The minimum plasma concentration of urapidil determined at 8: 00 a. m. stabilized by day 5, measuring 74.0±19.8ng/ml on day 7. The pharmacokinetic parameters calculated after administration on day 7 were as follows: Cmax 205.5±31.0ng/ml; Tmax 4.3±0.3hrs; kel 0.1±0.02/hr; t1/2 8.4±1.5hrs. The absorption rate constant, minimum plasma concentration, and Cmax of urapidil were comparable to the corresponding values in healthy subjects given a 2-fold dose (Ebihara et al.), whereas elimination was delayed by a factor of two.
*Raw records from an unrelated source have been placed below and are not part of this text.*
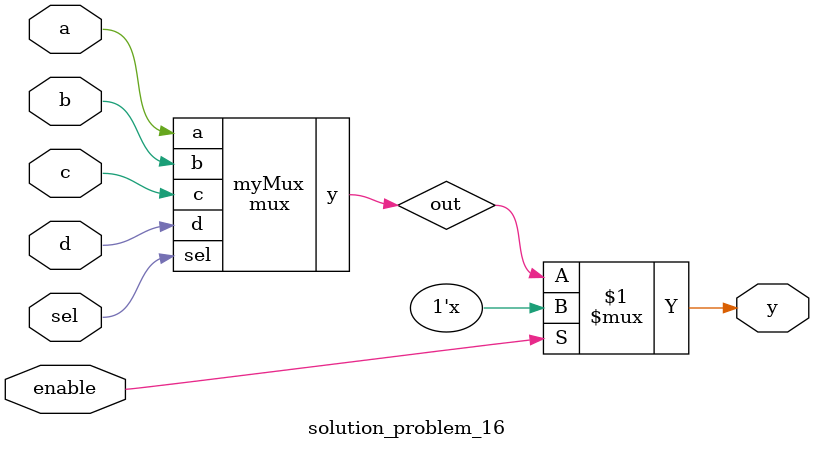
<source format=v>
module mux(input a,b,c,d,sel,output y);
    wire a0,b0;
    wire a1,b1;

    nand nand1(a0, a,b);
    nand nand2(b0,c,d);

    and and1(a1,~sel,a0);
    and and2(b1, sel, b0);

    or or1(y, a1,b1);
endmodule

module solution_problem_16(input enable, a,b,c,d,sel,output y);
    wire out;
    mux myMux(.a(a),.b(b),.c(c),.d(d),.sel(sel),.y(out));
    bufif0 myBuffer(y,out,enable);
endmodule
</source>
A decrease in blood pressure was observed at 2 to 10 hours after administration of BKU-15. There was no significant change in heart rate. Two patients complained of hot flushes and throbbing in the temporal region, which might be related to the pharmacological effects of the drug. Severe nausea was noted in another patient.
It is thus considered that BKU-15 b. i. d, may be adequate as the initial dosage in treating hypertensive patients with impaired renal function.